Однажды Седой с отцом возвращались с рыбалки. Птицы догнали их в степи: две тени скользнули по равнине сухими листьями и упали, как в озеро, в тень облака.
Осенью другого года птицы пропали. Увела ли белая рябого, соколы ли посшибали их в степи, унесло ли их первым бураном?..
Седому, уже студенту, мать написала о каком-то рябеньком, что прилетел и живет в пустой голубятне. Седой припомнил, что был рябенький, молодой ещё, с жидкими крыльями, с неокрепшей восковицей носа, в числе птиц, раздаренных перед отъездом.
Был рябенький, посчитал Седой, пятым поколением от белой и рябого. Затем в каждом письме мать приписывала о рябеньком – что кормится он с курами, что хотели его пацаны сачком поймать – прогнала их, что дверь в голубятню заколотила, а прорубила оконце, тут ни кошкам, ни голубятникам не добраться.

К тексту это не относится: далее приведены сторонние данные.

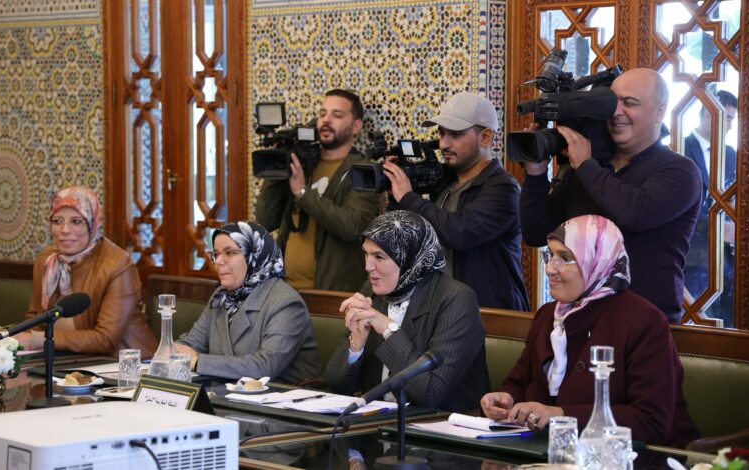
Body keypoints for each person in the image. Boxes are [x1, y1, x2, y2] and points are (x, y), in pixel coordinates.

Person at [480, 215, 699, 447]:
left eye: (565, 258)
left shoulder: (644, 321)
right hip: (550, 453)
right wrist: (506, 399)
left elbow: (651, 421)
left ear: (597, 260)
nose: (550, 268)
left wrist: (560, 415)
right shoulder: (547, 315)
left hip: (636, 458)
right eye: (550, 255)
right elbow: (519, 382)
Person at [520, 67, 702, 323]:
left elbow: (635, 214)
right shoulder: (587, 170)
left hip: (646, 327)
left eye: (630, 103)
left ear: (660, 111)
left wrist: (586, 166)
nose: (616, 112)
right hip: (581, 322)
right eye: (611, 103)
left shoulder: (679, 171)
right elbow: (535, 232)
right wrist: (536, 174)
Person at [324, 210, 489, 412]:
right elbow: (337, 385)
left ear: (410, 257)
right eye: (366, 254)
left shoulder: (456, 298)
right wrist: (356, 342)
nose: (368, 266)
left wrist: (389, 330)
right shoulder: (372, 291)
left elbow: (430, 393)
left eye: (379, 257)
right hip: (376, 421)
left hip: (439, 425)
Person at [383, 92, 529, 310]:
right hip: (442, 310)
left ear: (485, 137)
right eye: (442, 133)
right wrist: (395, 193)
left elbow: (459, 232)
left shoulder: (503, 189)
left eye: (456, 134)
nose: (444, 144)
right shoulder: (446, 183)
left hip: (489, 315)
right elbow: (405, 239)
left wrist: (407, 197)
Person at [255, 89, 378, 292]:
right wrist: (277, 164)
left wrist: (303, 193)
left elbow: (352, 225)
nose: (326, 120)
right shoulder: (302, 162)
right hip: (283, 289)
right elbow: (266, 220)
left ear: (356, 126)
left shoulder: (363, 170)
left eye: (337, 115)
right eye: (322, 114)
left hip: (329, 293)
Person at [17, 186, 157, 357]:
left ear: (92, 224)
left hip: (123, 363)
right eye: (57, 221)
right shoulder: (47, 260)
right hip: (66, 359)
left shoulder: (118, 265)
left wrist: (38, 339)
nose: (65, 230)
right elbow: (35, 319)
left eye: (76, 221)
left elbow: (105, 339)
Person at [175, 221, 319, 383]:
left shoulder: (286, 303)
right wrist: (171, 350)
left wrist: (197, 361)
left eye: (229, 253)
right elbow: (191, 344)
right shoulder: (221, 297)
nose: (218, 261)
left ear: (255, 254)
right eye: (216, 254)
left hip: (281, 395)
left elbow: (265, 366)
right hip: (227, 392)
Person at [683, 89, 738, 325]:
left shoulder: (731, 154)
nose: (731, 126)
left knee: (727, 327)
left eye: (733, 120)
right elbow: (680, 207)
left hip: (728, 262)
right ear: (709, 114)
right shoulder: (679, 148)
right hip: (694, 259)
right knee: (697, 329)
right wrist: (717, 228)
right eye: (728, 118)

В зимней Москве он видел во снах Курмыш, во снах с камнем в руках проходил по дну речки, на середине с бульканьем выпускал затяжку папиросного дыма – был такой трюк у курмышских пацанов; во снах наезжал отец, они втроем вечеряли в летней кухоньке за неубранным столом, слушали, как бубнят голуби, как в степи, красной от закатного солнца, стучит огородный движок; во снах он нырял, опускался на дно речки, ложился на песок и открывал глаза. В ушах перекатывались стеклянные шарики. Он выныривал, нюхал свое плечо, оно пахло тиной, лиственным тленом, старой корягой, что лежала у берега. Кружила вода, сбивала вокруг коряги речной мусор, облепила ее гроздями радужных пузырей. Под корягой неслышно танцевали гибкие рыбы, их тени на гладком песчаном дне сплетались в подвижное кружево.
Стоя у заплывшего льдом окна общежитской комнаты, Седой видел, как рябенький кружит в чаше летней зари, когда наливается пурпуром западная дуга и первое сияние испускает восточная, кружит над сухими буграми кладбища, где лежит отец. Видел, как составами на полном ходу пятиэтажки рвут сплетения курмышских улиц, тянут за собой ленты асфальта; видел, как он, Седой, сидит на развалинах своего дома: карагач у ворот, сухие кусты веников, глиняный заборчик – все перемолото в мусор.